§ Records for this exercise
____
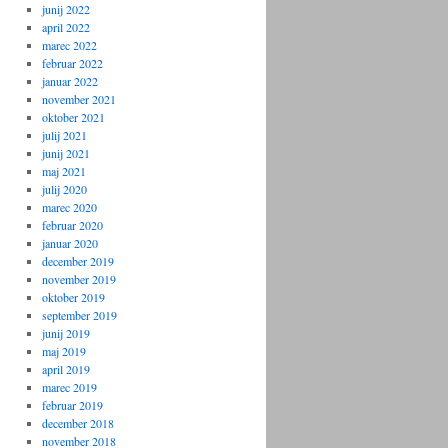
junij 2022
april 2022
marec 2022
februar 2022
januar 2022
november 2021
oktober 2021
julij 2021
junij 2021
maj 2021
julij 2020
marec 2020
februar 2020
januar 2020
december 2019
november 2019
oktober 2019
september 2019
junij 2019
maj 2019
april 2019
marec 2019
februar 2019
december 2018
november 2018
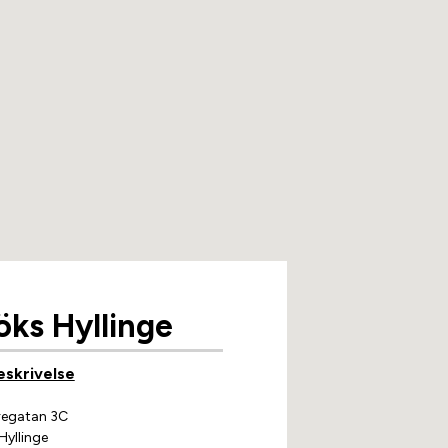
ks Hyllinge
eskrivelse
regatan 3C
Hyllinge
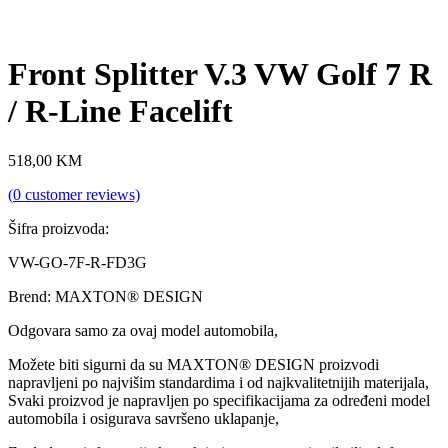
Front Splitter V.3 VW Golf 7 R
/ R-Line Facelift
518,00
KM
(
0
customer reviews)
Šifra proizvoda:
VW-GO-7F-R-FD3G
Brend: MAXTON® DESIGN
Odgovara samo za ovaj model automobila,
Možete biti sigurni da su MAXTON® DESIGN proizvodi
napravljeni po najvišim standardima i od najkvalitetnijih materijala,
Svaki proizvod je napravljen po specifikacijama za određeni model
automobila i osigurava savršeno uklapanje,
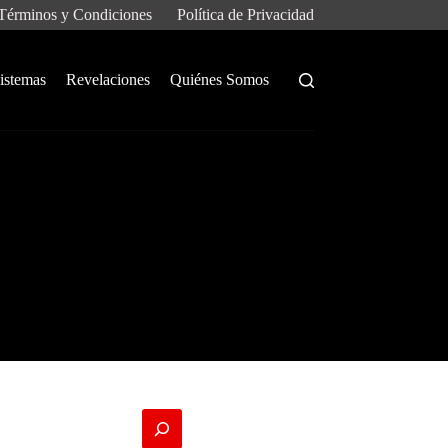
Términos y Condiciones
Política de Privacidad
istemas
Revelaciones
Quiénes Somos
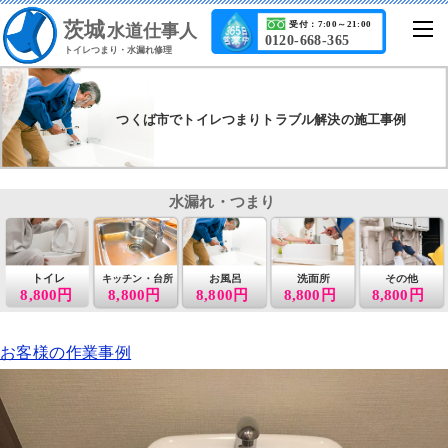
茨城
受付：7:00～21:00
水道仕事人
0120-668-365
トイレつまり・水漏れ修理
つくば市でトイレつまりトラブル解決の施工事例
水漏れ・つまり
トイレ
お風呂
洗面所
その他
キッチン・台所
8,800円
8,800円
8,800円
8,800円
8,800円
お客様の作業事例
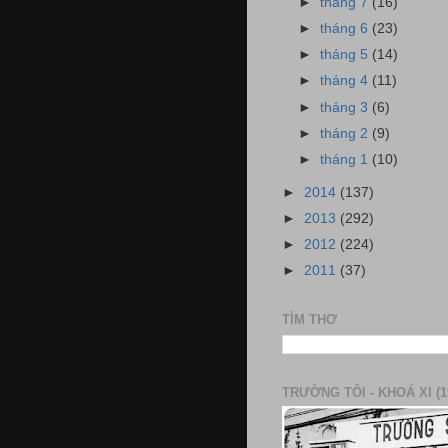
►
tháng 7
(16)
►
tháng 6
(23)
►
tháng 5
(14)
►
tháng 4
(11)
►
tháng 3
(6)
►
tháng 2
(9)
►
tháng 1
(10)
►
2014
(137)
►
2013
(292)
►
2012
(224)
►
2011
(37)
TÌM THƠ
TRƯỜNG TÔI - KHOÁ XI (1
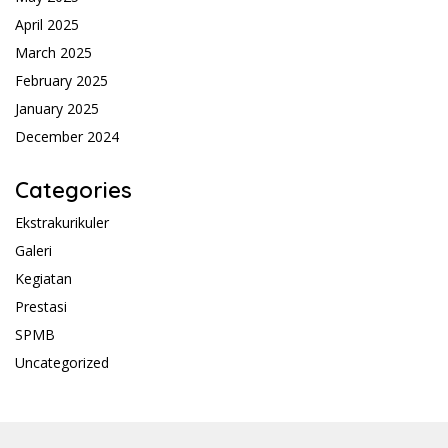
April 2025
March 2025
February 2025
January 2025
December 2024
Categories
Ekstrakurikuler
Galeri
Kegiatan
Prestasi
SPMB
Uncategorized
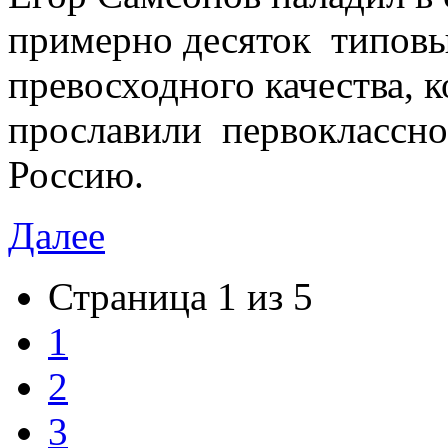
примерно десяток типов
превосходного качества, 
прославили первоклассно
Россию.
Далее
Страница 1 из 5
1
2
3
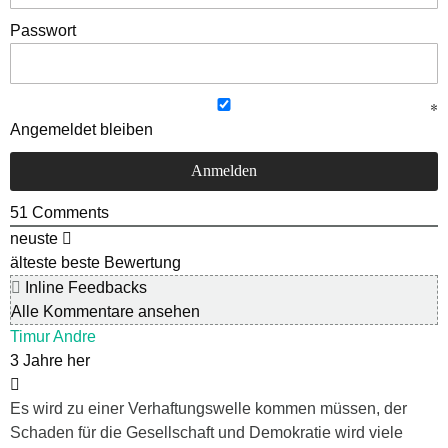
Passwort
Angemeldet bleiben
51
Comments
neuste
älteste
beste Bewertung
Inline Feedbacks
Alle Kommentare ansehen
Timur Andre
3 Jahre her
Es wird zu einer Verhaftungswelle kommen müssen, der
Schaden für die Gesellschaft und Demokratie wird viele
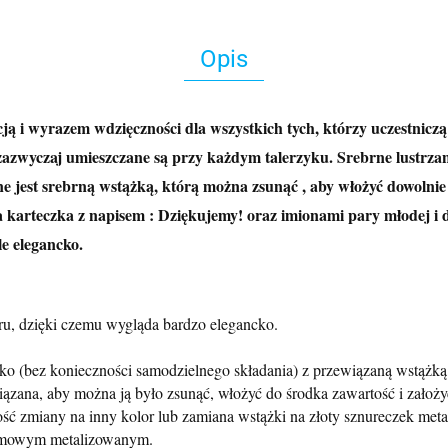
Opis
dycją i wyrazem wdzięczności dla wszystkich tych, którzy uczestni
zazwyczaj umieszczane są przy każdym talerzyku. Srebrne lustrzane
e jest srebrną wstążką, którą można zsunąć , aby włożyć dowolni
 karteczka z napisem : Dziękujemy! oraz imionami pary młodej i d
e elegancko.
ru, dzięki czemu wygląda bardzo elegancko.
bez konieczności samodzielnego składania) z przewiązaną wstążką 
na, aby można ją było zsunąć, włożyć do środka zawartość i założy
ść zmiany na inny kolor lub zamiana wstążki na złoty sznureczek meta
remowym metalizowanym.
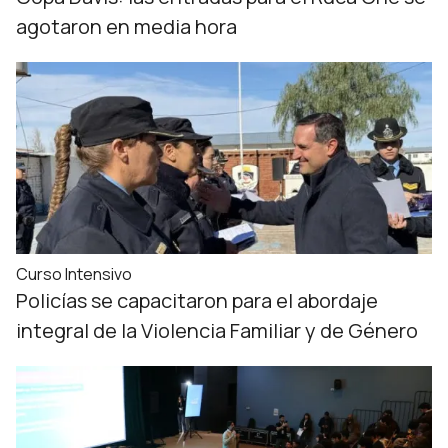
agotaron en media hora
Curso Intensivo
Policías se capacitaron para el abordaje
integral de la Violencia Familiar y de Género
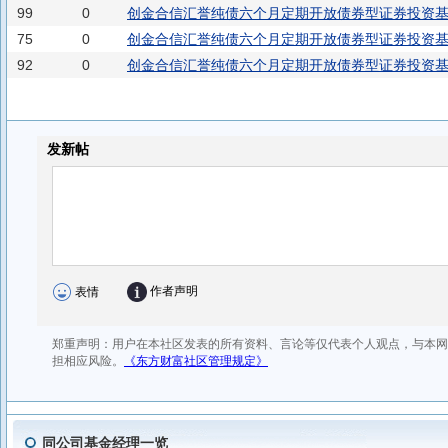
99
0
创金合信汇誉纯债六个月定期开放债券型证券投资基金(
75
0
创金合信汇誉纯债六个月定期开放债券型证券投资基
92
0
创金合信汇誉纯债六个月定期开放债券型证券投资基金
同公司基金经理一览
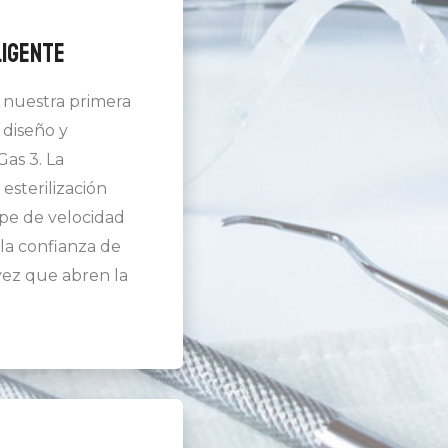
ligente
 nuestra primera
l diseño y
as 3. La
esterilización
ape de velocidad
 la confianza de
ez que abren la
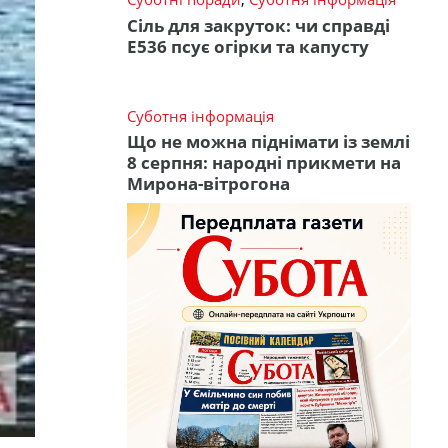
Сіль для закруток: чи справді
Е536 псує огірки та капусту
Суботня інформація
Що не можна піднімати із землі
8 серпня: народні прикмети на
Мирона-вітрогона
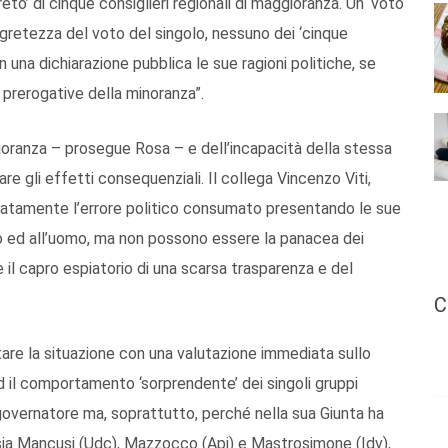
eto’ di cinque consiglieri regionali di maggioranza. Un ‘voto
segretezza del voto del singolo, nessuno dei ‘cinque
on una dichiarazione pubblica le sue ragioni politiche, se
e prerogative della minoranza”.
gioranza – prosegue Rosa – e dell’incapacità della stessa
are gli effetti consequenziali. Il collega Vincenzo Viti,
iatamente l’errore politico consumato presentando le sue
co ed all’uomo, ma non possono essere la panacea dei
 il capro espiatorio di una scarsa trasparenza e del
C
ntare la situazione con una valutazione immediata sullo
 il comportamento ‘sorprendente’ dei singoli gruppi
governatore ma, soprattutto, perché nella sua Giunta ha
ssia Mancusi (Udc), Mazzocco (Api) e Mastrosimone (Idv),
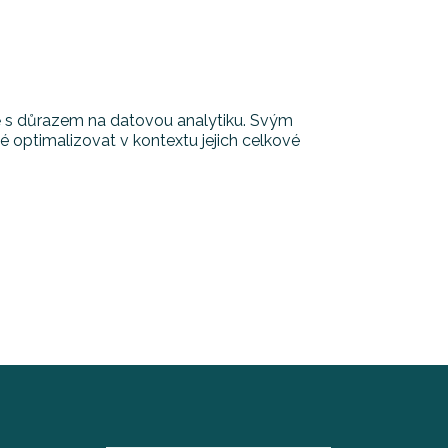
rmě s důrazem na datovou analytiku. Svým
ké optimalizovat v kontextu jejich celkové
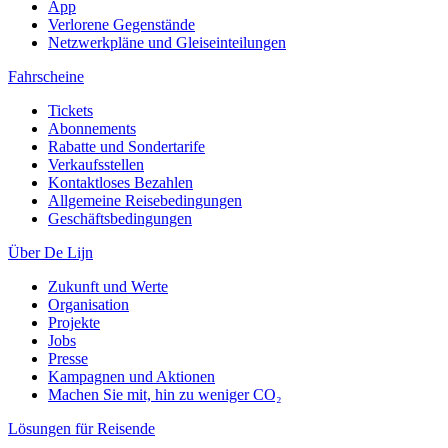
App
Verlorene Gegenstände
Netzwerkpläne und Gleiseinteilungen
Fahrscheine
Tickets
Abonnements
Rabatte und Sondertarife
Verkaufsstellen
Kontaktloses Bezahlen
Allgemeine Reisebedingungen
Geschäftsbedingungen
Über De Lijn
Zukunft und Werte
Organisation
Projekte
Jobs
Presse
Kampagnen und Aktionen
Machen Sie mit, hin zu weniger CO₂
Lösungen für Reisende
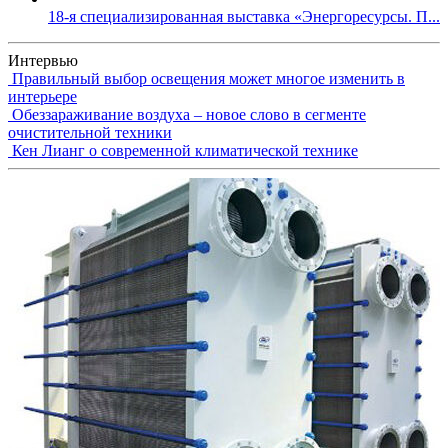
18-я специализированная выставка «Энергоресурсы. П...
Интервью
Правильный выбор освещения может многое изменить в
интерьере
Обеззараживание воздуха – новое слово в сегменте
очистительной техники
Кен Лианг о современной климатической технике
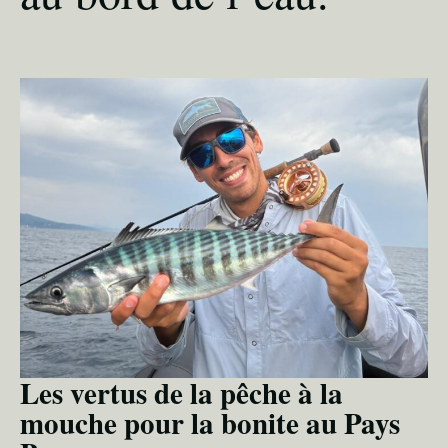
Les vertus de la pêche à la
mouche pour la bonite au Pays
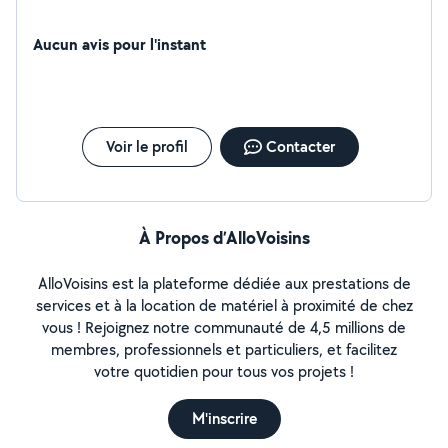
Aucun avis pour l'instant
Voir le profil
Contacter
À Propos d’AlloVoisins
AlloVoisins est la plateforme dédiée aux prestations de
services et à la location de matériel à proximité de chez
vous ! Rejoignez notre communauté de 4,5 millions de
membres, professionnels et particuliers, et facilitez
votre quotidien pour tous vos projets !
M'inscrire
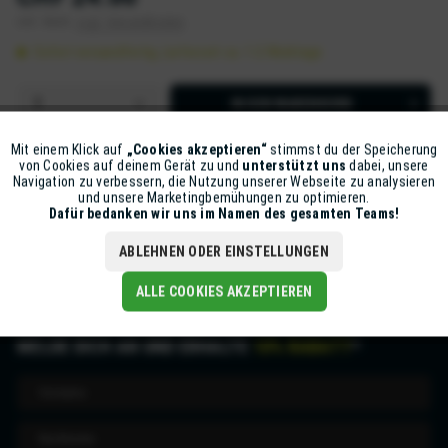
inkl. MwSt.
zzgl. Versandkosten
Sofort versandfertig, Lieferzeit ca. 1-2 Werktage
IN DEN
WARENKORB
Artikel-Nr.:
Z80-20KIT03104999N
Mit einem Klick auf
„Cookies akzeptieren“
stimmst du der Speicherung
Aktiv
Funktionale
von Cookies auf deinem Gerät zu und
unterstützt uns
dabei, unsere
Navigation zu verbessern, die Nutzung unserer Webseite zu analysieren
und unsere Marketingbemühungen zu optimieren.
Beschreibung
Inaktiv
Marketing
Dafür bedanken wir uns im Namen des gesamten Teams!
mehr
ABLEHNEN ODER EINSTELLUNGEN
Inaktiv
Tracking
ALLE COOKIES AKZEPTIEREN
MELDE DICH AN UND ERHALTE
10% RABATT
*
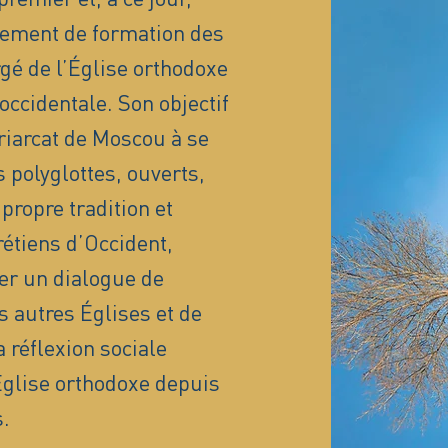
sement de formation des
é de l’Église orthodoxe
occidentale. Son objectif
triarcat de Moscou à se
 polyglottes, ouverts,
propre tradition et
rétiens d’Occident,
er un dialogue de
s autres Églises et de
 réflexion sociale
’Église orthodoxe depuis
.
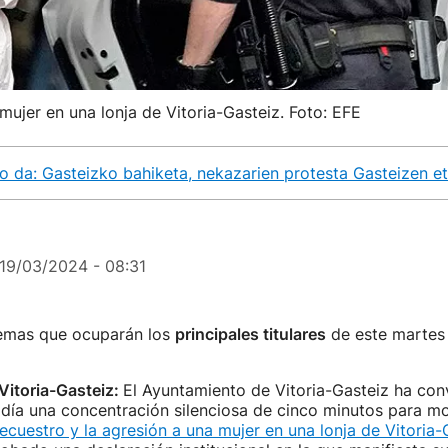
 mujer en una lonja de Vitoria-Gasteiz. Foto: EFE
o da: Gasteizko bahiketa, nekazarien protesta Gasteizen e
19/03/2024 - 08:31
temas que ocuparán los
principales titulares
de este martes
Vitoria-Gasteiz:
El Ayuntamiento de Vitoria-Gasteiz ha co
día una concentración silenciosa de cinco minutos para mo
ecuestro y la agresión a una mujer en una lonja de Vitoria-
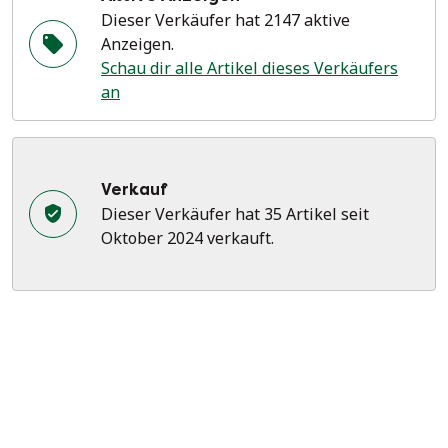
Dieser Verkäufer hat 2147 aktive
Anzeigen.
Schau dir alle Artikel dieses Verkäufers
an
Verkauf
Dieser Verkäufer hat 35 Artikel seit
Oktober 2024 verkauft.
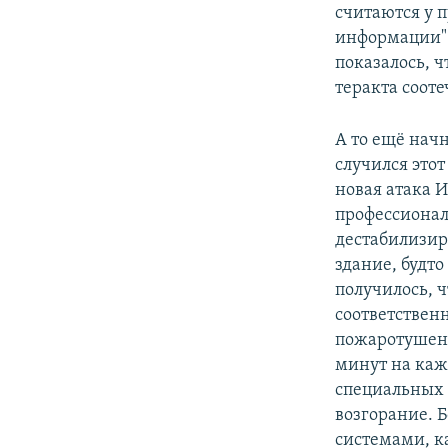
считаются у 
информации".
показалось, 
теракта соот
А то ещё нач
случился это
новая атака 
профессиона
дестабилизир
здание, будт
получилось, ч
соответственн
пожаротушени
минут на каж
специальных 
возгорание. 
системами, к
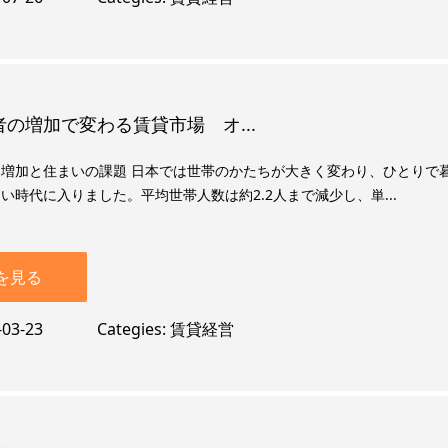
の増加で変わる賃貸市場 オ...
増加と住まいの課題 日本では世帯のかたちが大きく変わり、ひとりで
い時代に入りました。平均世帯人数は約2.2人まで減少し、単...
を見る
-03-23
Categies
賃貸経営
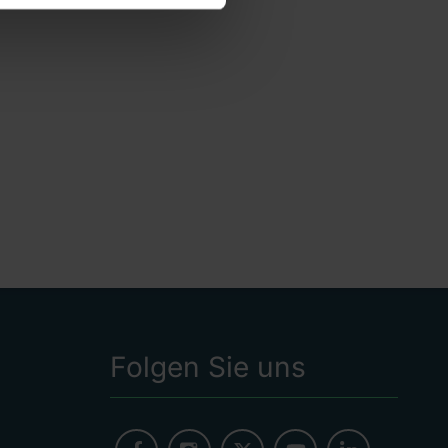
Folgen Sie uns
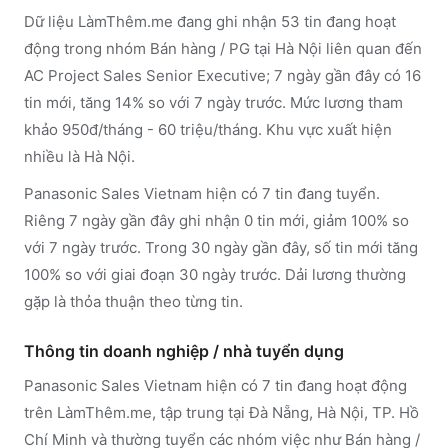
Dữ liệu LàmThêm.me đang ghi nhận 53 tin đang hoạt
động trong nhóm Bán hàng / PG tại Hà Nội liên quan đến
AC Project Sales Senior Executive; 7 ngày gần đây có 16
tin mới, tăng 14% so với 7 ngày trước. Mức lương tham
khảo 950đ/tháng - 60 triệu/tháng. Khu vực xuất hiện
nhiều là Hà Nội.
Panasonic Sales Vietnam hiện có 7 tin đang tuyển.
Riêng 7 ngày gần đây ghi nhận 0 tin mới, giảm 100% so
với 7 ngày trước. Trong 30 ngày gần đây, số tin mới tăng
100% so với giai đoạn 30 ngày trước. Dải lương thường
gặp là thỏa thuận theo từng tin.
Thông tin doanh nghiệp / nhà tuyển dụng
Panasonic Sales Vietnam
hiện có 7 tin đang hoạt động
trên LàmThêm.me
, tập trung tại Đà Nẵng, Hà Nội, TP. Hồ
Chí Minh
và thường tuyển các nhóm việc như Bán hàng /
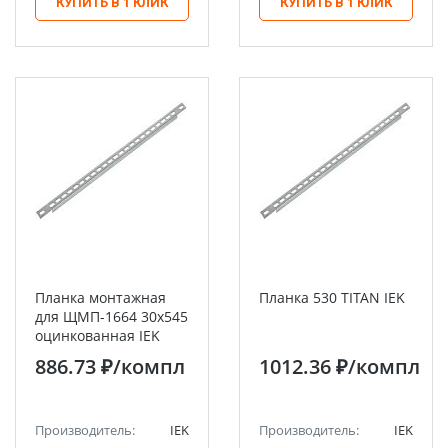
КУПИТЬ В 1 КЛИК
КУПИТЬ В 1 КЛИК
Планка монтажная
Планка 530 TITAN IEK
для ЩМП-1664 30х545
оцинкованная IEK
886.73 ₽
/компл
1012.36 ₽
/компл
Производитель:
IEK
Производитель:
IEK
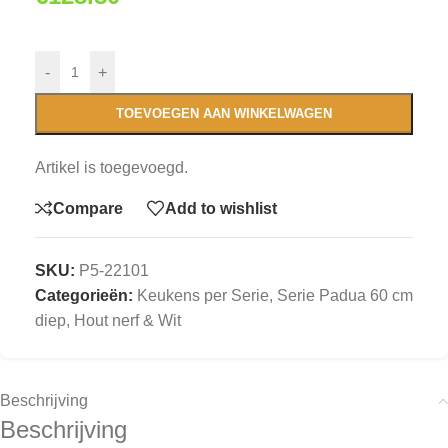
-
+
TOEVOEGEN AAN WINKELWAGEN
Artikel is toegevoegd.
Compare
Add to wishlist
SKU:
P5-22101
Categorieën:
Keukens per Serie
,
Serie Padua 60 cm
diep, Hout nerf & Wit
Beschrijving
Beschrijving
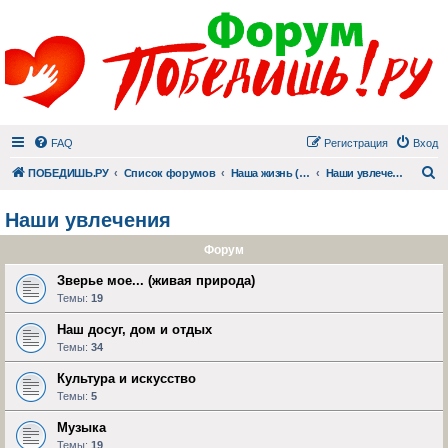
FAQ
Регистрация
Вход
П
ПОБЕДИШЬ.РУ
Список форумов
Наша жизнь (не всё же о суициде!)
Наши увлечения
Наши увлечения
Форум
Зверье мое... (живая природа)
Темы:
19
Наш досуг, дом и отдых
Темы:
34
Культура и искусство
Темы:
5
Музыка
Темы:
19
____
§ Task brief
Could you give the lines from the start of the records through the line holding "november 2018", inclusive, as a Markdown table with the columns Position and Entry? Leave out blank lines and the pictures.

§ Result of this exercise
| Position | Entry |
|---|---|
| 1 | junij 2022 |
| 2 | april 2022 |
| 3 | marec 2022 |
| 4 | februar 2022 |
| 5 | januar 2022 |
| 6 | november 2021 |
| 7 | oktober 2021 |
| 8 | julij 2021 |
| 9 | junij 2021 |
| 10 | maj 2021 |
| 11 | julij 2020 |
| 12 | marec 2020 |
| 13 | februar 2020 |
| 14 | januar 2020 |
| 15 | december 2019 |
| 16 | november 2019 |
| 17 | oktober 2019 |
| 18 | september 2019 |
| 19 | junij 2019 |
| 20 | maj 2019 |
| 21 | april 2019 |
| 22 | marec 2019 |
| 23 | februar 2019 |
| 24 | december 2018 |
| 25 | november 2018 |